Response: The EIS plots have been analyzed by fitting the experimental plot to the simulated scan generated by using the Zview software with the appropriate equivalent circuit. The equivalent circuit used for simulating each of the experimentally generated EIS plots are shown in the revised Figure 10 in the revised manuscript. The values obtained for each of the circuit parameters are also included in Table 1 in the revised manuscript. The corresponding text describing the changes in the circuit parameter values due to the different coating environment is also included in the text in lines 571-591 highlighted in yellow.

Reviewer 4 Report

1. Authors must follow the journal-style guidelines. For example, all e-mails of authors must be provided.
2. The strange alloy naming is used. What is MgAZ31 alloy? Is the substrate AZ31 commercial magnesium alloy or pure magnesium?
3. The meaning of abbreviations in the abstract must be provided.
4. Page 4, line 163: The authors used a JOEL microscope. Maybe JEOL?
5. Page 5, line 207: The word "medium" is repeated twice.
6. Fig. 2: As usual, the peaks on the XRD map are labeled by a phase name.
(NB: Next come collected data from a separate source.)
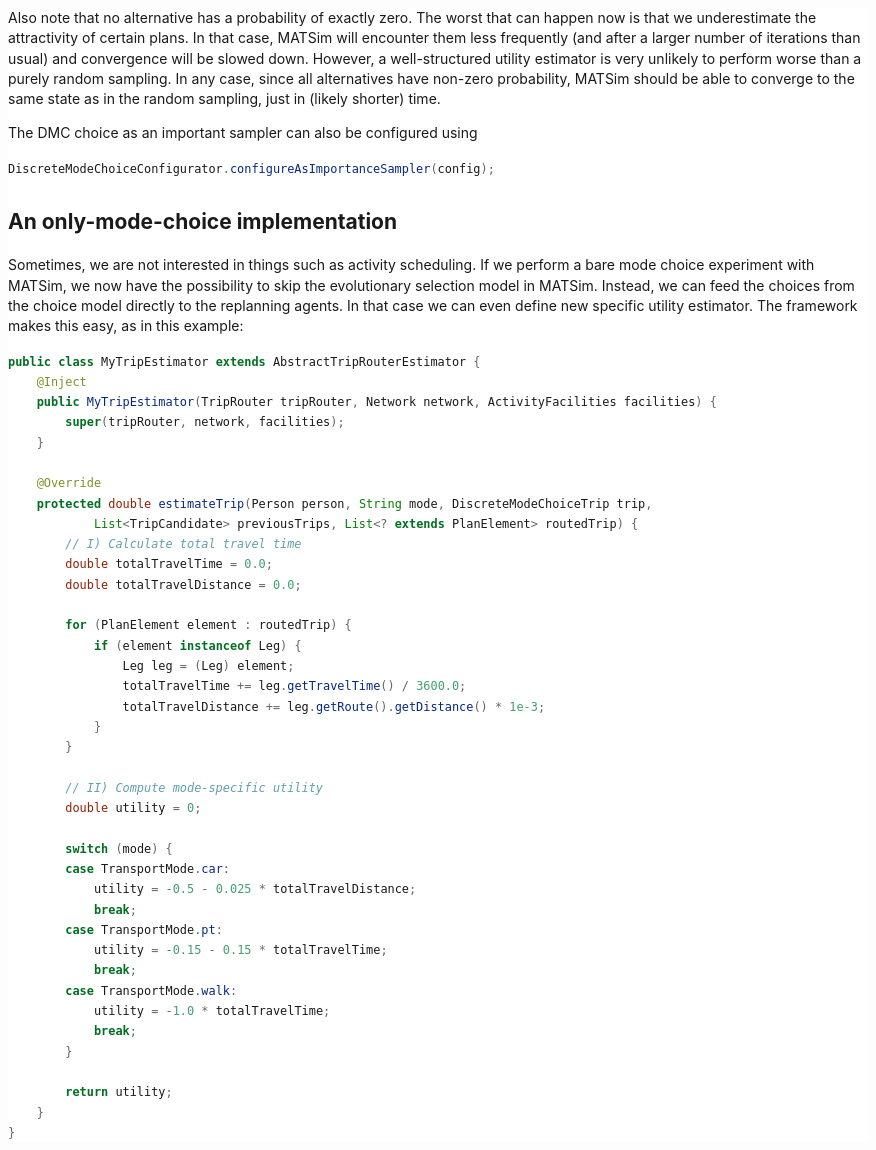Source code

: Also note that no alternative has a probability of exactly zero. The worst that can happen now is that we underestimate the attractivity of certain plans. In that case, MATSim will encounter them less frequently (and after a larger number of iterations than usual) and convergence will be slowed down. However, a well-structured utility estimator is very unlikely to perform worse than a purely random sampling. In any case, since all alternatives have non-zero probability, MATSim should be able to converge to the same state as in the random sampling, just in (likely shorter) time.

The DMC choice as an important sampler can also be configured using

```java
DiscreteModeChoiceConfigurator.configureAsImportanceSampler(config);
```

## An only-mode-choice implementation

Sometimes, we are not interested in things such as activity scheduling. If we perform a bare mode choice experiment with MATSim, we now have the possibility to skip the evolutionary selection model in MATSim. Instead, we can feed the choices from the choice model directly to the replanning agents. In that case we can even define new specific utility estimator. The framework makes this easy, as in this example:

```java
public class MyTripEstimator extends AbstractTripRouterEstimator {
	@Inject
	public MyTripEstimator(TripRouter tripRouter, Network network, ActivityFacilities facilities) {
		super(tripRouter, network, facilities);
	}

	@Override
	protected double estimateTrip(Person person, String mode, DiscreteModeChoiceTrip trip,
			List<TripCandidate> previousTrips, List<? extends PlanElement> routedTrip) {
		// I) Calculate total travel time
		double totalTravelTime = 0.0;
		double totalTravelDistance = 0.0;

		for (PlanElement element : routedTrip) {
			if (element instanceof Leg) {
				Leg leg = (Leg) element;
				totalTravelTime += leg.getTravelTime() / 3600.0;
				totalTravelDistance += leg.getRoute().getDistance() * 1e-3;
			}
		}

		// II) Compute mode-specific utility
		double utility = 0;

		switch (mode) {
		case TransportMode.car:
			utility = -0.5 - 0.025 * totalTravelDistance;
			break;
		case TransportMode.pt:
			utility = -0.15 - 0.15 * totalTravelTime;
			break;
		case TransportMode.walk:
			utility = -1.0 * totalTravelTime;
			break;
		}

		return utility;
	}
}
```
7. Page 8, line 329-330: The sentence "magnesium fluoride" is repeated twice.
8. Fig. 3: It is difficult to compare the bonds in the text with the peaks in the figure. Please label the bonds on the figure.
9. Page 9, lines 344-346: Is it sand paper? Please specify.
10. Why are cross-sections not provided? Why coating layer thickness is not determined?
11. Please compare the pH of HBSS medium with the initial pH of HBSS medium.

Author Response

All responses are highlighted in yellow.

1. Authors must follow the journal-style guidelines. For example, all e-mails of authors must be provided.
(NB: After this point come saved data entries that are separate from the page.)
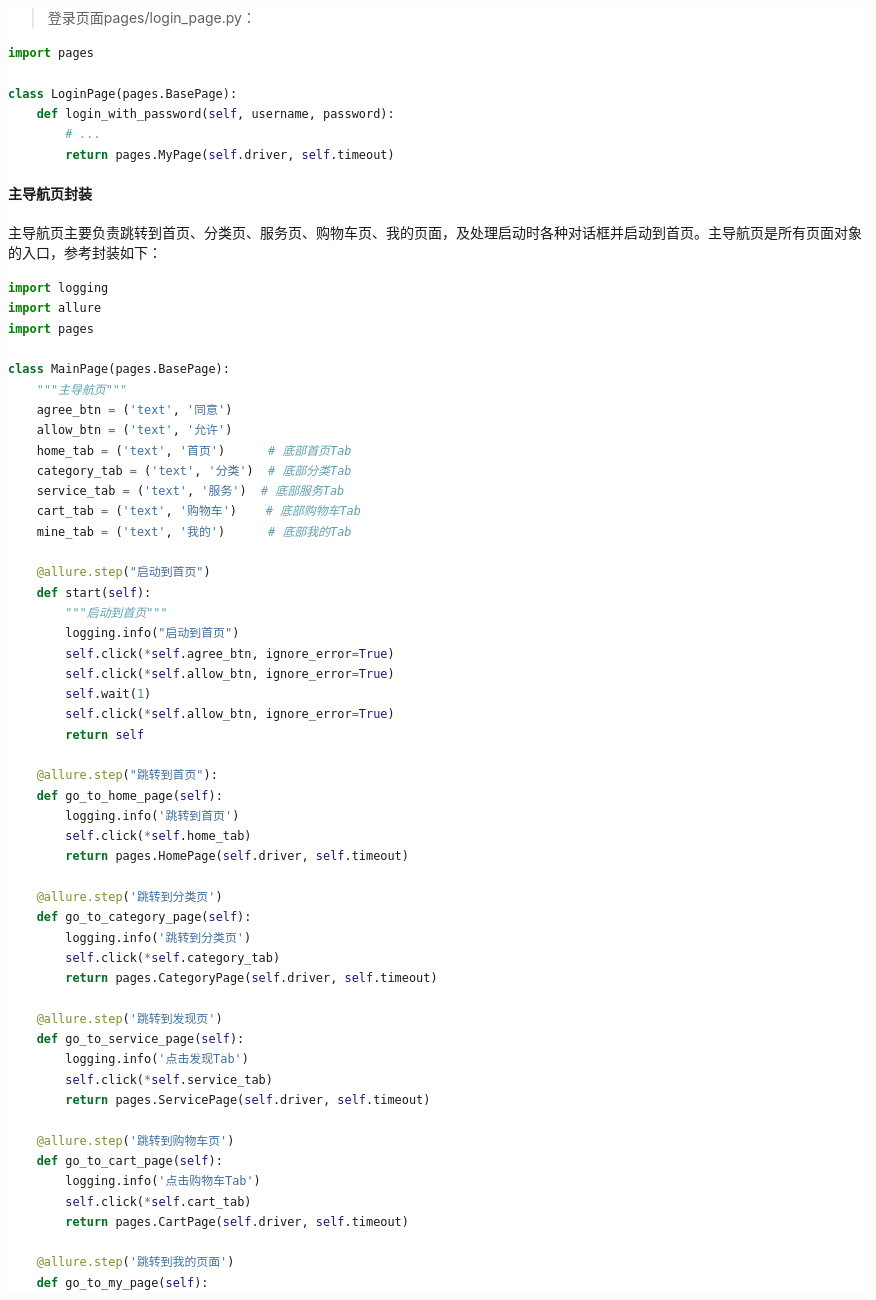 > 登录页面pages/login_page.py：

```python
import pages

class LoginPage(pages.BasePage):
    def login_with_password(self, username, password):
        # ...
        return pages.MyPage(self.driver, self.timeout)
```

#### 主导航页封装
主导航页主要负责跳转到首页、分类页、服务页、购物车页、我的页面，及处理启动时各种对话框并启动到首页。主导航页是所有页面对象的入口，参考封装如下：

```python
import logging
import allure
import pages

class MainPage(pages.BasePage):
    """主导航页"""
    agree_btn = ('text', '同意')
    allow_btn = ('text', '允许')
    home_tab = ('text', '首页')      # 底部首页Tab
    category_tab = ('text', '分类')  # 底部分类Tab
    service_tab = ('text', '服务')  # 底部服务Tab
    cart_tab = ('text', '购物车')    # 底部购物车Tab
    mine_tab = ('text', '我的')      # 底部我的Tab

    @allure.step("启动到首页")
    def start(self):
        """启动到首页"""
        logging.info("启动到首页")
        self.click(*self.agree_btn, ignore_error=True)
        self.click(*self.allow_btn, ignore_error=True)
        self.wait(1)
        self.click(*self.allow_btn, ignore_error=True)
        return self

    @allure.step("跳转到首页"):
    def go_to_home_page(self):
        logging.info('跳转到首页')
        self.click(*self.home_tab)
        return pages.HomePage(self.driver, self.timeout)

    @allure.step('跳转到分类页')
    def go_to_category_page(self):
        logging.info('跳转到分类页')
        self.click(*self.category_tab)
        return pages.CategoryPage(self.driver, self.timeout)

    @allure.step('跳转到发现页')
    def go_to_service_page(self):
        logging.info('点击发现Tab')
        self.click(*self.service_tab)
        return pages.ServicePage(self.driver, self.timeout)

    @allure.step('跳转到购物车页')
    def go_to_cart_page(self):
        logging.info('点击购物车Tab')
        self.click(*self.cart_tab)
        return pages.CartPage(self.driver, self.timeout)

    @allure.step('跳转到我的页面')
    def go_to_my_page(self):
```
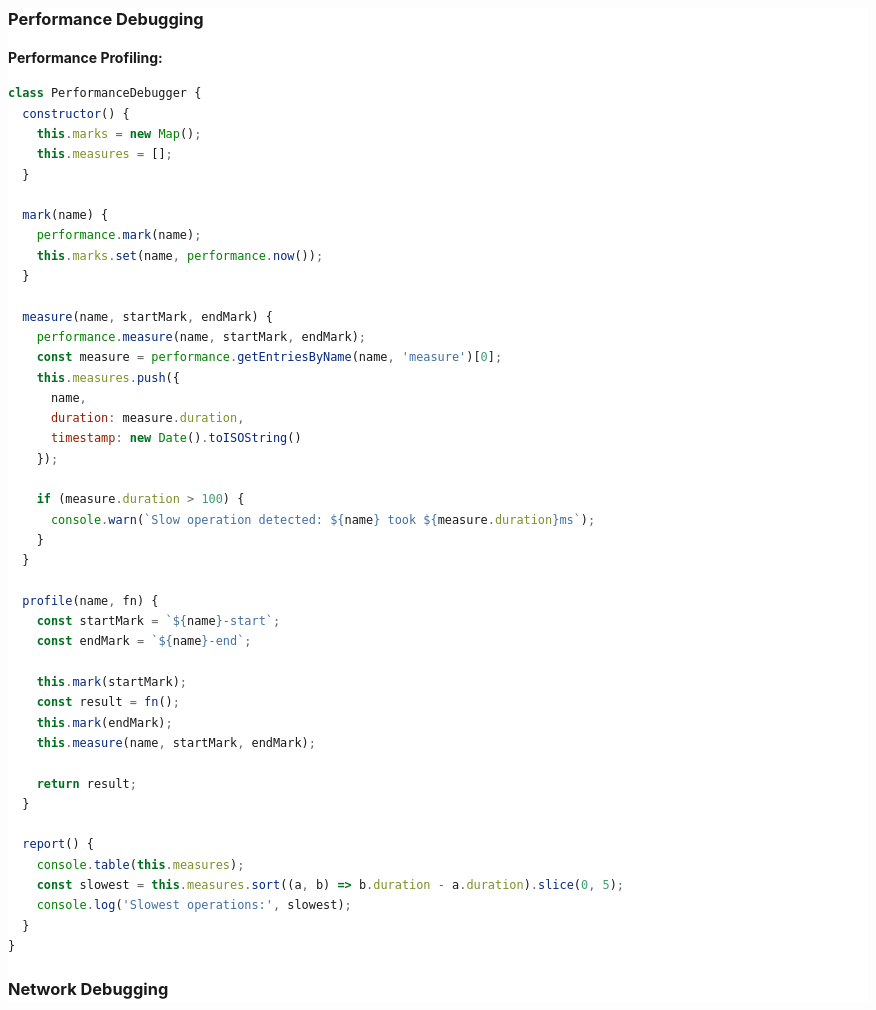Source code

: ### Performance Debugging

**Performance Profiling:**
```javascript
class PerformanceDebugger {
  constructor() {
    this.marks = new Map();
    this.measures = [];
  }
  
  mark(name) {
    performance.mark(name);
    this.marks.set(name, performance.now());
  }
  
  measure(name, startMark, endMark) {
    performance.measure(name, startMark, endMark);
    const measure = performance.getEntriesByName(name, 'measure')[0];
    this.measures.push({
      name,
      duration: measure.duration,
      timestamp: new Date().toISOString()
    });
    
    if (measure.duration > 100) {
      console.warn(`Slow operation detected: ${name} took ${measure.duration}ms`);
    }
  }
  
  profile(name, fn) {
    const startMark = `${name}-start`;
    const endMark = `${name}-end`;
    
    this.mark(startMark);
    const result = fn();
    this.mark(endMark);
    this.measure(name, startMark, endMark);
    
    return result;
  }
  
  report() {
    console.table(this.measures);
    const slowest = this.measures.sort((a, b) => b.duration - a.duration).slice(0, 5);
    console.log('Slowest operations:', slowest);
  }
}
```

### Network Debugging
Response:  We have added all authors and their email addresses in the revised submission highlighted in yellow.

2. The strange alloy naming is used. What is MgAZ31 alloy? Is the substrate AZ31 commercial magnesium alloy or pure magnesium?

Response:  MgAZ31 is magnesium alloys containing aluminum. The Mg alloy used in this work has a chemical composition (in mass%) of 3% Al, 1% Zn. It is a commercially available magnesium alloy.

3. The meaning of abbreviations in the abstract must be provided.

Response: The abbreviations for MgAZ31, FTIR, AFM, XRD, and SEM have been provided in the abstract highlighted in yellow. 

4. Page 4, line 163: The authors used a JOEL microscope. Maybe JEOL?

Response: In page 4 line 172,the word JOEL is corrected as JEOL highlighted in yellow.

5. Page 5, line 207: The word "medium" is repeated twice.

Response: In page 5 , line 216 the word repeated medium is removed.

6. Fig. 2: As usual, the peaks on the XRD map are labeled by a phase name.

Response: The phase has been indicated by a label in Figure 2.

7. Page 8, line 329-330: The sentence "magnesium fluoride" is repeated twice.

   Response: In page 8, line 338-339 the repeated word has been removed.

8. Fig. 3: It is difficult to compare the bonds in the text with the peaks in the figure. Please label the bonds on the figure.

Response: The bonds have been labeled in Figure 3.

9. Page 9, lines 344-346: Is it sand paper? Please specify.

Response: On page 9, line 353-354 the paper mentioned is different grit sized SiC polishing paper

10. Why are cross-sections not provided? Why coating layer thickness is not determined?

Response: It is extremely difficult to obtain a cross-sectional image with the polymer coating. Additionally, the coating thickness of pre-treated HF and Mg(OH)₂ is well known in the literature. Furthermore, the focus of the current work was to explore and study the influence of alkali and HF pre-treatment on formation of LbL coatings. The EIS data and FTIR confirm the presence of the LbL films. Additionally, AFM also confirms the presence of the LbL coating and alteration of the surface roughness.

11. Please compare the pH of HBSS medium with the initial pH of HBSS medium

Response: The pH of the HBSS medium at 37^oC is 7.3.  This was added in the text in line 512 of page 14.

Round 2

Reviewer 1 Report

The paper can be accepted without any further changes.